The tower blocks that I worked on in the 80's had DP on every 4th floor in the risers that backed on to the bathrooms with a draw wire if you were lucky to a plate in the flat . The main problem was that the toilet also went down the riser and not all the pipes were water tight !!!!


Dave :shrug:

paulsherwin 15th Feb 2019 11:05 am

Re: Telephone provision in high rise blocks of flats.
 
In my 30s block the wiring came up a riser in the centre of the flat which also carried water, drainage and heating. It was definitely original 30s wiring. When I bought the flat it had been refurbished by the freeholder and no phone was installed, so I've no idea if the flats were originally all fitted with phones (the block was originally built for rent to lower middle class residents). There was no socket or PO junction box, just the cable behind a panel.
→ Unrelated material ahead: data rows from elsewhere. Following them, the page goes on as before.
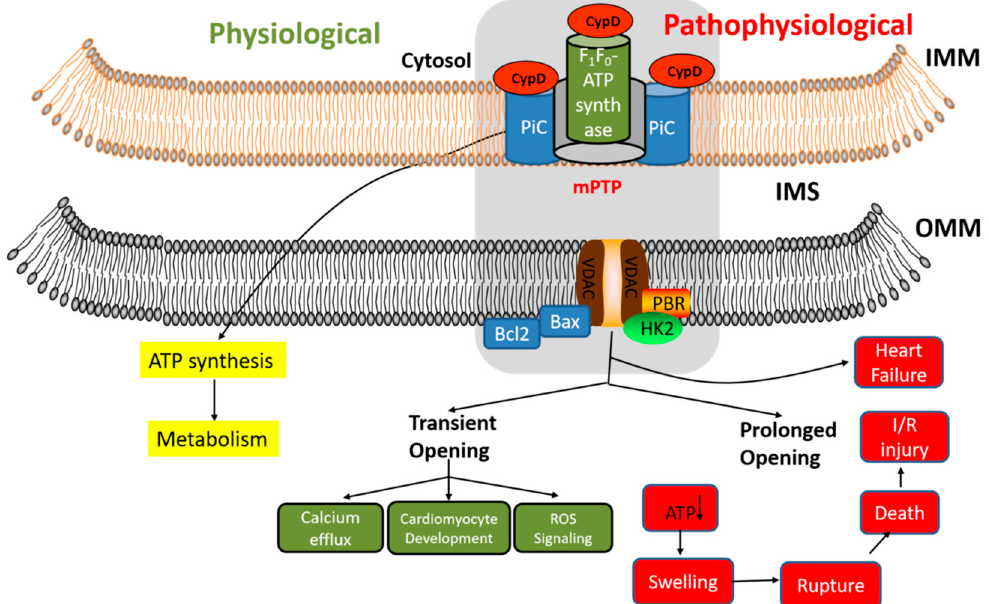
Figure 2. Dual role of mPTP in cardiac physiology and pathology. At the mitochondrial level, mPTP plays a dual role and participates in important physiological processes (ATP production and mitochondrial metabolism) and pathophysiological processes (cardiomyocyte death, heart failure, and I/R injury), while mCa 2+ overload leads to the opening of mPTP channels. mPTP is a large nonspecific pore of cardiomyocytes. It is a protein complex composed of many proteins, includ- ing F1F0-ATP synthase, cyclophilin D(CypD), the phosphate carrier (PiC) and voltage-dependent anion channel (VDAC) among others, that opens through the inner and outer membranes of mi- tochondria. VDAC is located in the outer membrane of mitochondria. The prolonged opening of mPTP leads to a reduction in ATP production, depolarization of the mitochondrial inner membrane, matrix swelling, rupture of the mitochondrial outer membrane, and cell death. Finally, it causes myocardial ischemia-reperfusion injury and heart failure. The transient opening of the mPTP channel causes calcium efflux, cardiomyocyte development, and ROS signal. IMS, intermembrane space; OMM, outer mitochondrial membrane; IMM, mitochondrial inner membrane. HK2, hexokinase 2; PBR, peripheral benzodiazepine receptor; I/R injury, ischemia-reperfusion injury. Importantly, Ca 2+ not only plays a key role in the regulation of cell death, but is also a critical sensitizing signal in mitochondrial pro-apoptotic transition [77]. Mitochondria are important checkpoints in the process of apoptosis, and they activate the internal pathways of apoptosis by releasing cytochrome C and other mitochondrial proteins into the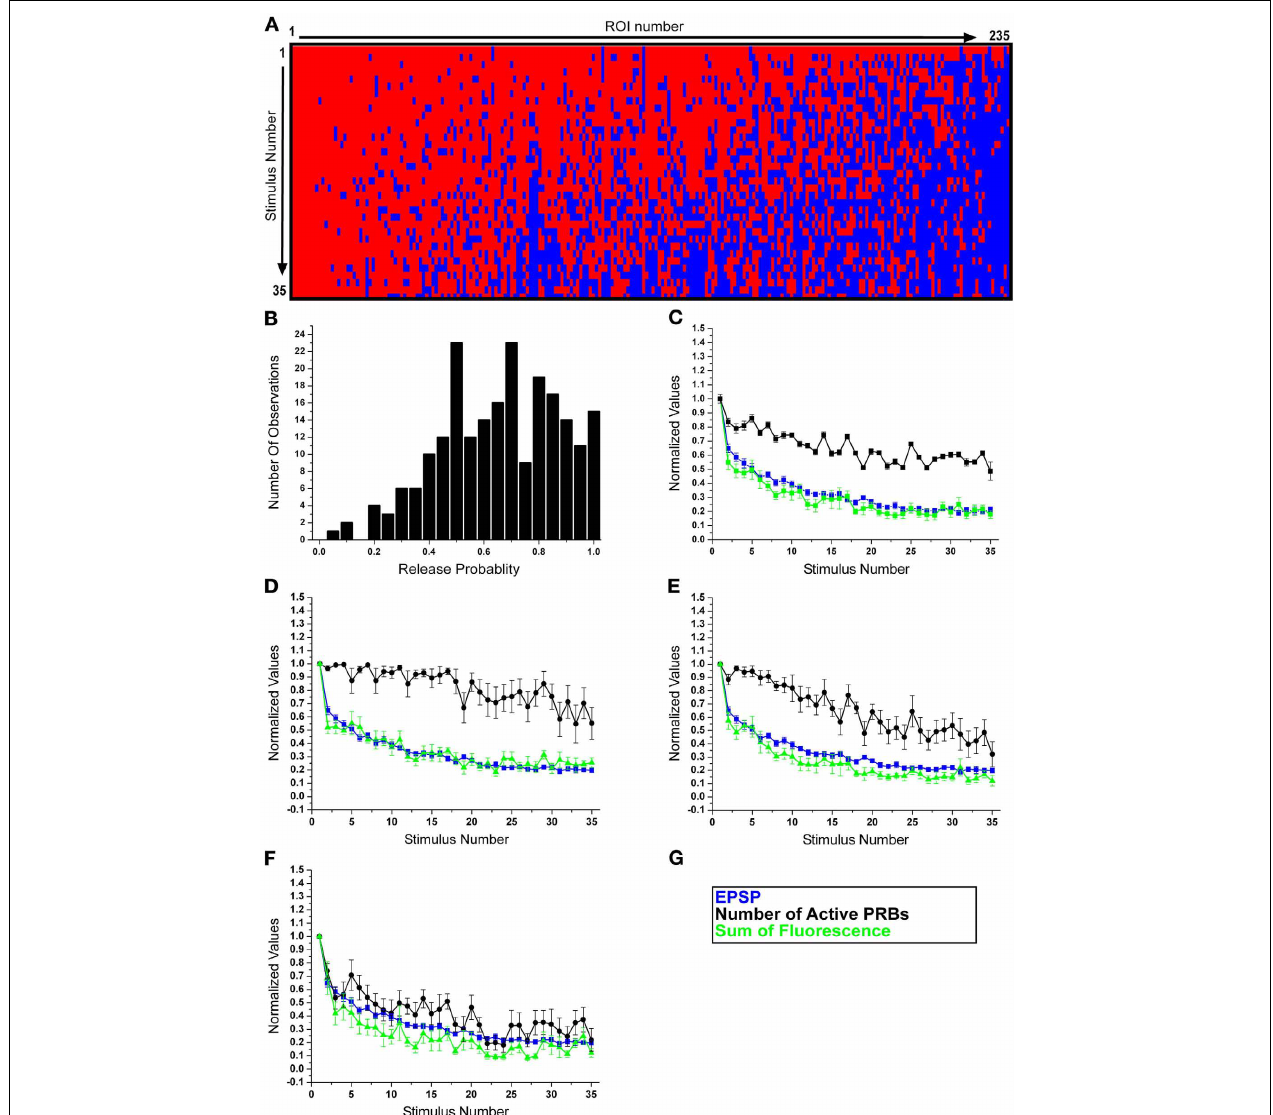
FIGURE 3 | Subdivision of the release boutons into three phenotypes. (A) A raster plot of all EPSCaTs (corresponding to 235 release boutons documented in this study). Red depicts a release event, blue failure of release to occur. Boutons revealing consistent release over the 35 stimuli are depicted on the left hand side of the graph, and those that revealed failures to release within the first 10 stimuli are grouped on the right side of the graph. (B) The histogram depicts the normalized EPSCaT (cid:2) F / F values of 235 PRBs over 35 presynaptic stimuli at 0.05Hz. Note the peaks around 0.5, 0.7, and 0.80. (C–F) Normalized data from 10 experiments. In blue the normalized EPSP amplitudes, in green the normalized sum of EPSCaTs of the PRBs and in black the normalized number of active PRBs as a function of the stimulus number. (C) Note that the overall average decline kinetics of the EPSPs amplitude and all EPSCaTs reveal similar kinetics. After 35 stimuli both EPSPs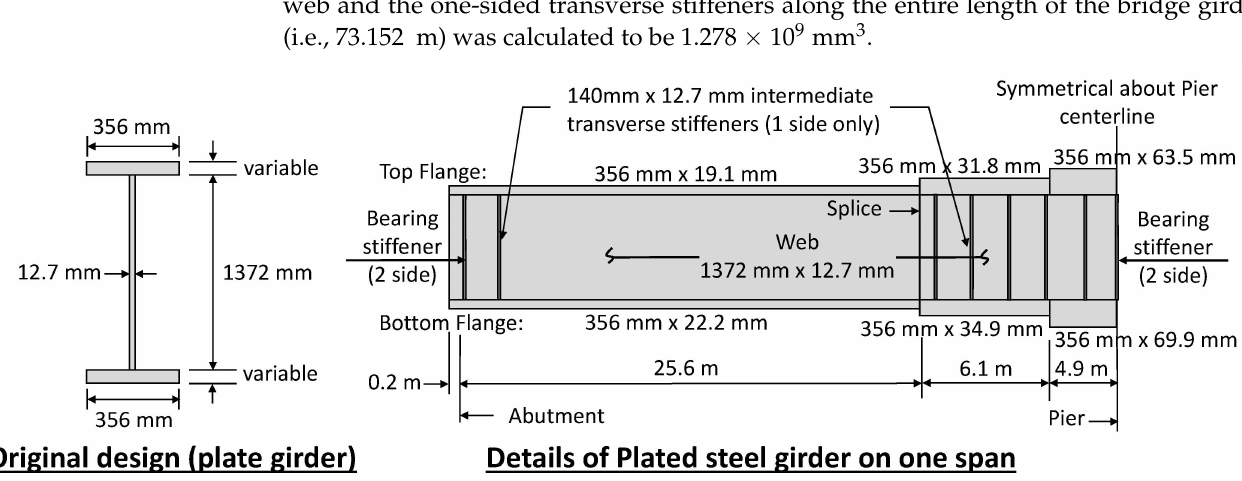
Figure 16. The final design of the plated steel girder on one span of the bridge.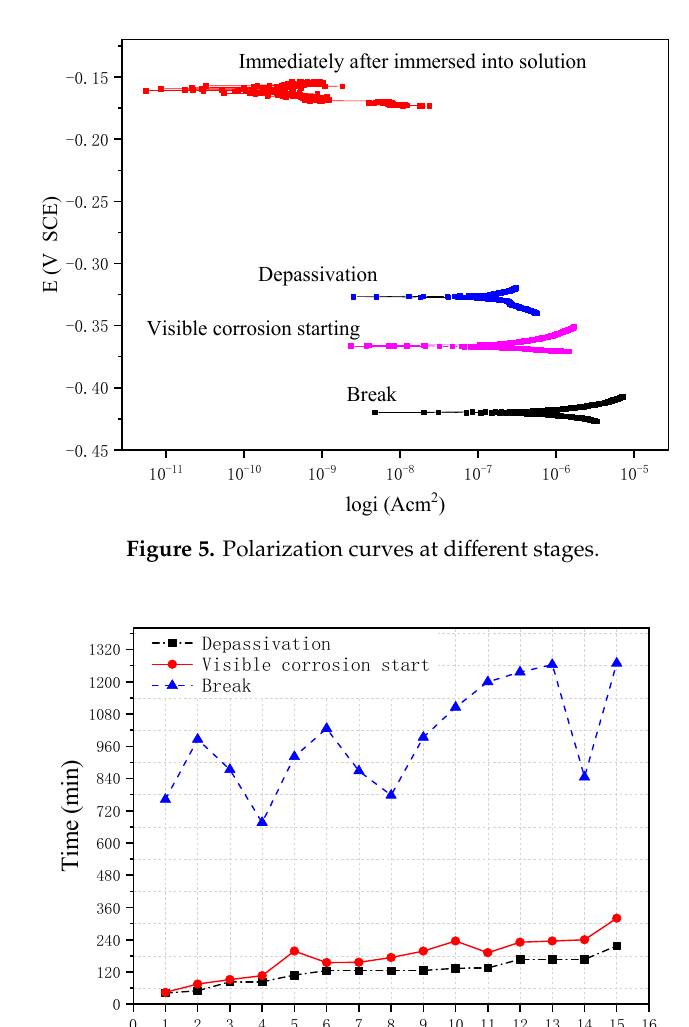
Figure 5. Polarization curves at different stages.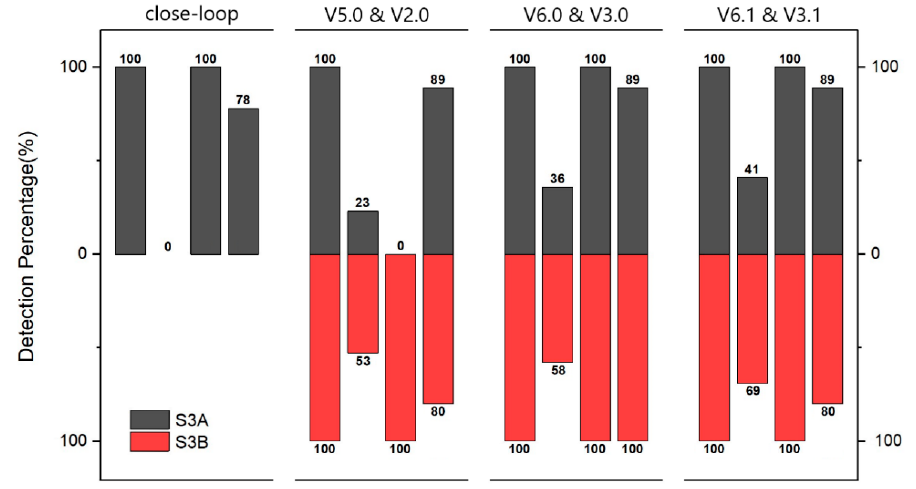
Figure 7. Comparison of the detection rates of Sentinel-3A (S3A) and Sentinel-3B (S3B) at different stages. The bars of each stage from left to right are the detection rate in the high elevation and wide river (HW), high elevation and narrow river (HN), low elevation and wide river (LW), and low elevation and narrow river (LN), respectively.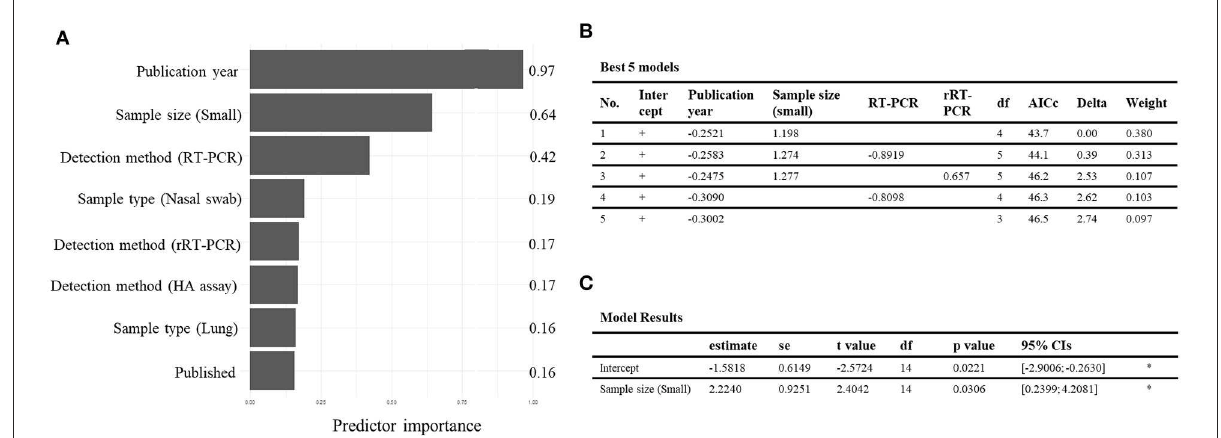
FIGURE4 Results of meta-regression analysis of the prevalence and the seroprevalence of swine influenza A virus (swIAV) in domestic pigs. (A) Model-averaged predictor importance plot for multiple meta-regression model of the swIAV prevalence data. (B) The best five multiple meta-regression models with the lowest corrected Akaike’s information criterion (AICc) for the swIAV prevalence outcome. (C) Meta-regression model with sample size for the swIAV seroprevalence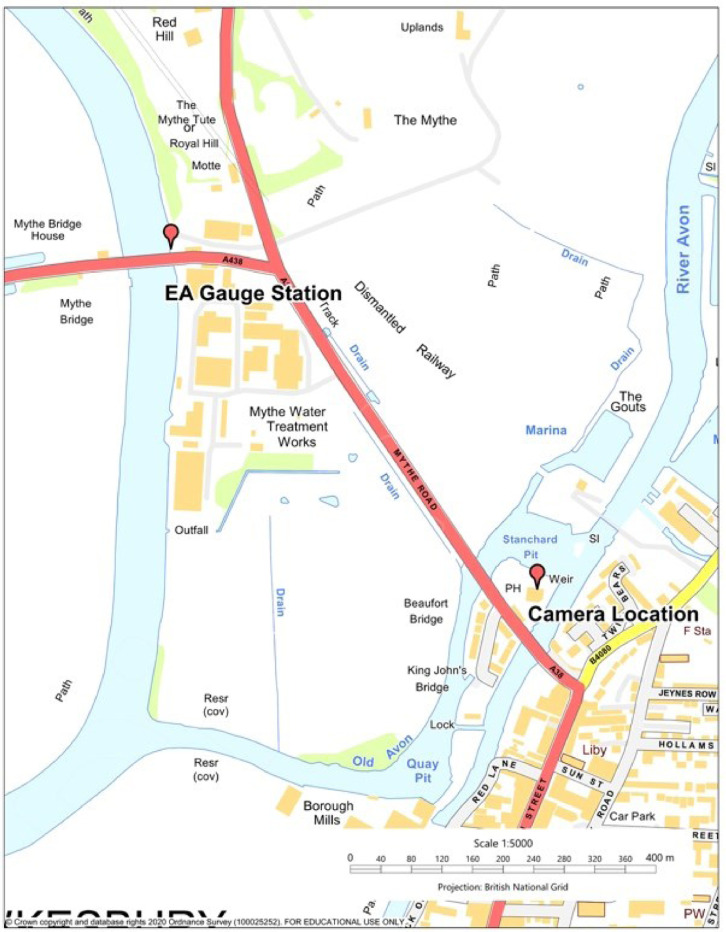
Map illustrating Tewkesbury camera on river Avon and nearest EA river gauge 'Mythe Bridge’ (labelled red teardrop shape markers). The map projection is British National Grid and the map scale is given in the bottom right. The vertical is aligned with true North. Produced using EDINA Digimap Ordnance Survey Service, Date created: 09/03/2020. (For interpretation of the references to colour in this figure legend, the reader is referred to the web version of this article.)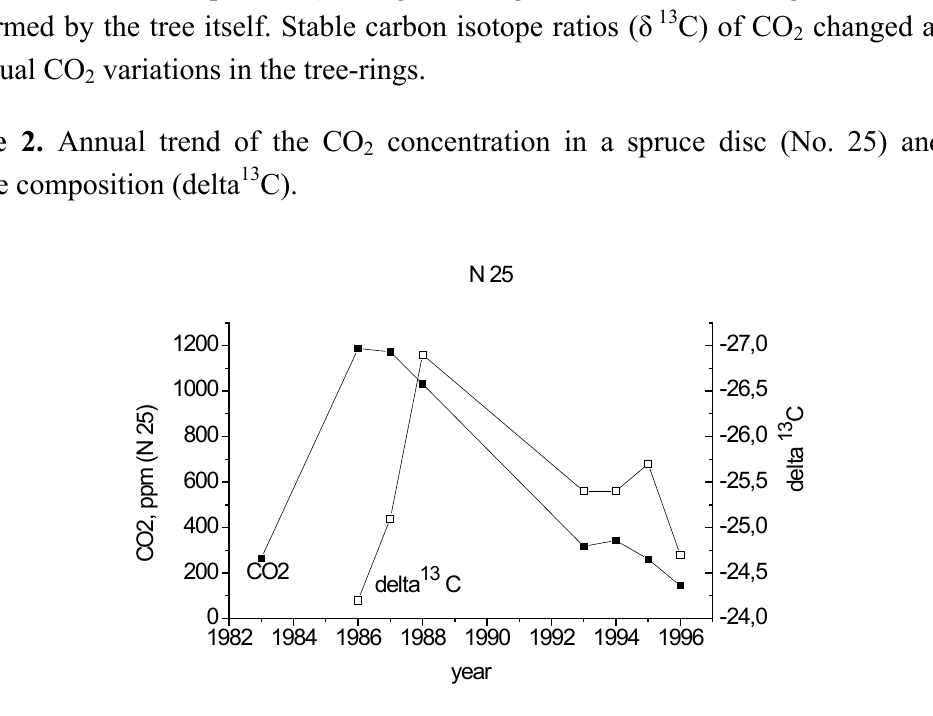
concentration in a spruce disc (No. 25) and δ 13 C 2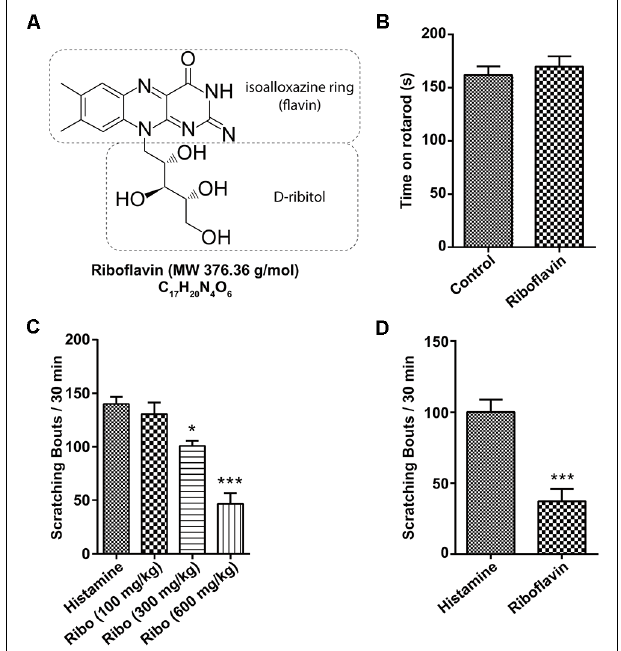
FIGURE 1 | Effect of riboflavin on itching caused by histamine. (A) Molecular structure of riboflavin. (B) Motor function assessed by fall latency on the rotarod test after the oral administration of vehicle or riboflavin (600 mg/kg, n = 3). Total scratching bouts during the first 30 min after (C) the oral administration of riboflavin (each 100, 300, and 600 mg/kg, n = 5) or (D) the intradermal injection of riboflavin (1 µ M, n = 5, * p < 0.05, *** p < 0.001). Ribo,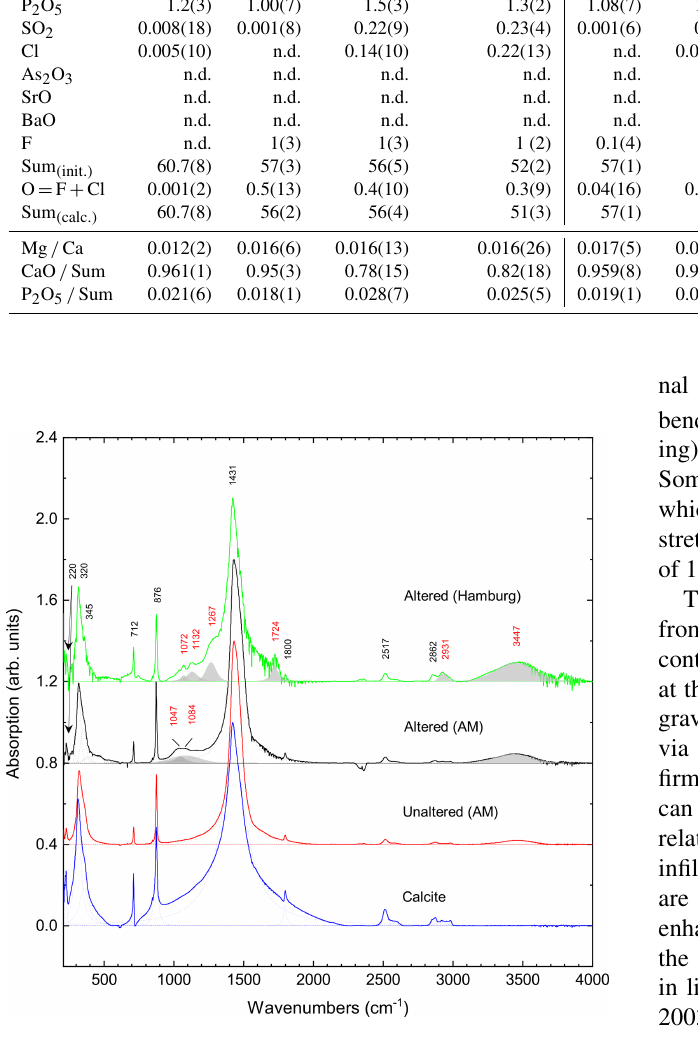
Figure 6. Infrared absorption spectra of altered areas of marbles from Ohlsdorf and Asia Minor (sample MaB1A and AM_C1, re- spectively), as well as of unaltered areas of the sample AM_C1, along with a reference calcite spectrum. Peak positions typical of calcite are marked in black, whilst the positions of extra peaks in the spectra from altered marble are given in red. The spectra were vertically offset for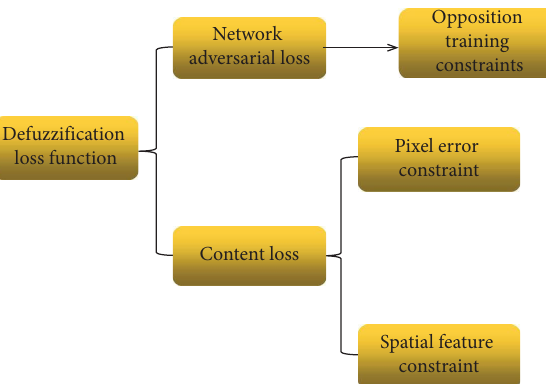
Figure 8: Overall design of the deblurring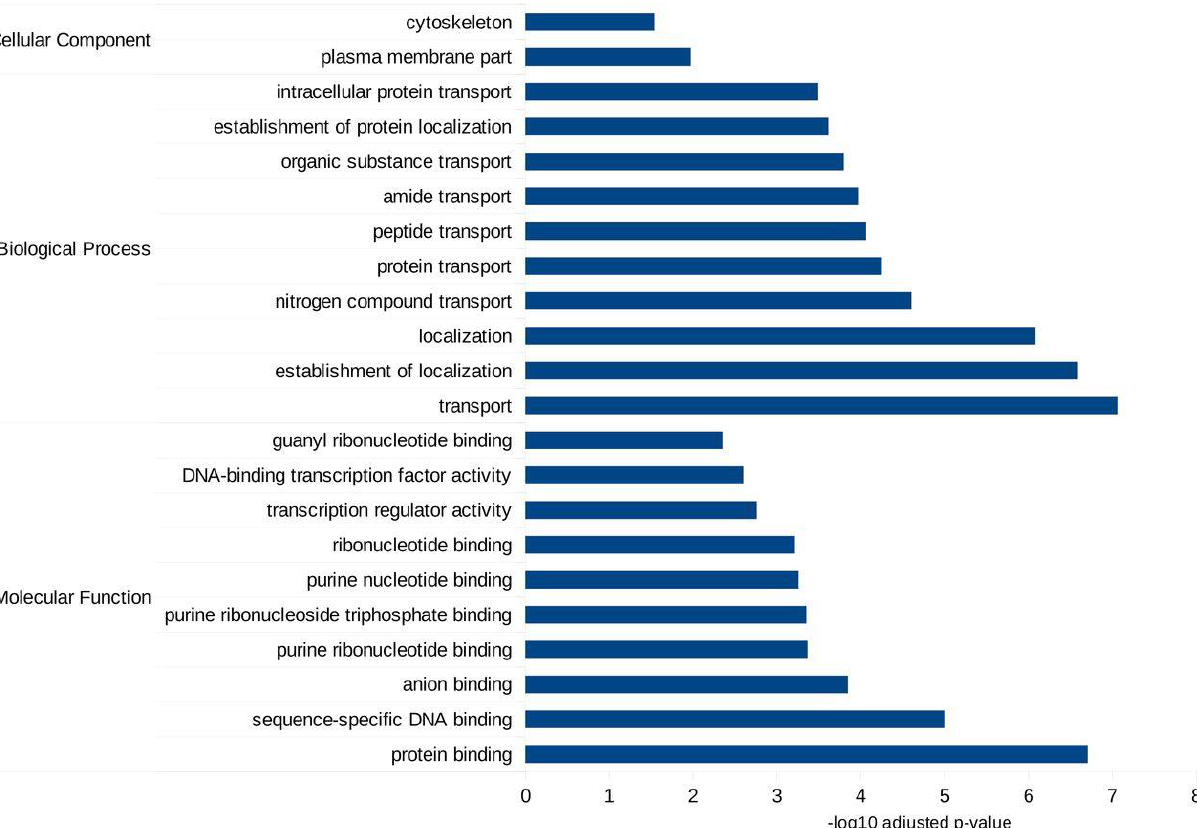
Figure 5. GO bar graphs of target genes of the differentially expressed miRNAs. Only the top 10 GO terms were plotted in the bar graphs.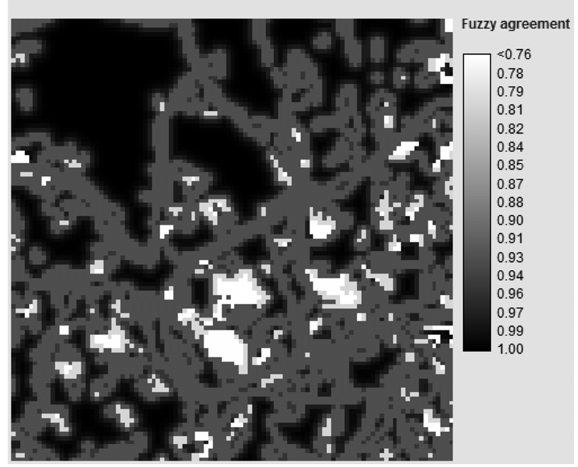
Fig. 5: Fuzzy agreement map for the two land-cover maps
I remember the BT wireman moaning about it when my NTE socket was being installed.

Refugee 15th Feb 2019 1:05 pm

Re: Telephone provision in high rise blocks of flats.
 
When I was very young we lived in an estate that had some houses that were still being built.
There was no phone to start with but later they installed poles and we had a phone put in.
The road was also a dirt track and was made up at about the same time along with mains drainage so we were able to dispense with the noisy smelly lorry once every three months.
I have a feeling that the house builders left it to the residents to pay the fixed fee for the new install at each home.

Sparks 15th Feb 2019 5:22 pm

Re: Telephone provision in high rise blocks of flats.
 
Can someone please tell me what a DP and a riser is ? Thankyou.

OscarFoxtrot 15th Feb 2019 5:34 pm

Re: Telephone provision in high rise blocks of flats.
 
DP - distribution point (junction box) on top of a pole, side of a building or in a services cupboard inside the building

Riser - a duct carrying main services up a multistorey building

Graham G3ZVT 15th Feb 2019 10:24 pm

Re: Telephone provision in high rise blocks of flats.
 
My grandmother lived in the ground floor of a two story block, and when I wired a bedroom extension for her, I discovered that the second pair of wires in the "lozenge" junction box in her meter cupboard, served another flat.

Sparks 16th Feb 2019 9:20 am

Re: Telephone provision in high rise blocks of flats.
 
Thankyou OscarFoxtrot.

broadgage 16th Feb 2019 12:31 pm

Re: Telephone provision in high rise blocks of flats.
 
My understanding was that it was up to each to each tenant to request and pay the GPO for a telephone if they wanted one, but that the basic infrastructure was put in place when the flats were built.
If the tenant wanted a phone, installation was simple since the cables from the exchange were already existing and terminated either in each flat or at some nearby point.

When my late grandparents purchased a flat in the mid 1960s, telephone wiring was already in place, and installation/connection of a telephone was available for half the usual price if booked when buying the flat, rather than being done later.

G6Tanuki 16th Feb 2019 8:35 pm

Re: Telephone provision in high rise blocks of flats.
 
I guess ~~it depends~~ in times-past I had to provision voice/data to a 6-storey apartment-block in London's "Museum district" that had been bought by a QUANGO: they wanted a couple of RS232 outlets along with a Thinwire Ethernet outlet and a couple of phone-sockets in each office/room.

The premises had been built in the 1840s and were Grade-1 Listed - meaning we couldn't do anything that would disrupt the oak-panelling in the rooms or the marble floors/staircases in the lobby. We managed it, but it was not easy; fortunately there were plenty of "Servants' staircases" and behind-the-scenes accesses we could use. Along with a few forgotten paths that contained ancient and now redundant small-bore lead gas-pipes that once fed 'batswing' light-fittings which could be drawn-out to provide cable routes. But it still cost an order-of-magnitude more than what a new-build would have cost.

I gather that a couple of decades later the routes we identified were stripped-out and refitted with Cat5 cable for modern power-over-Ethernet VoIP-phones.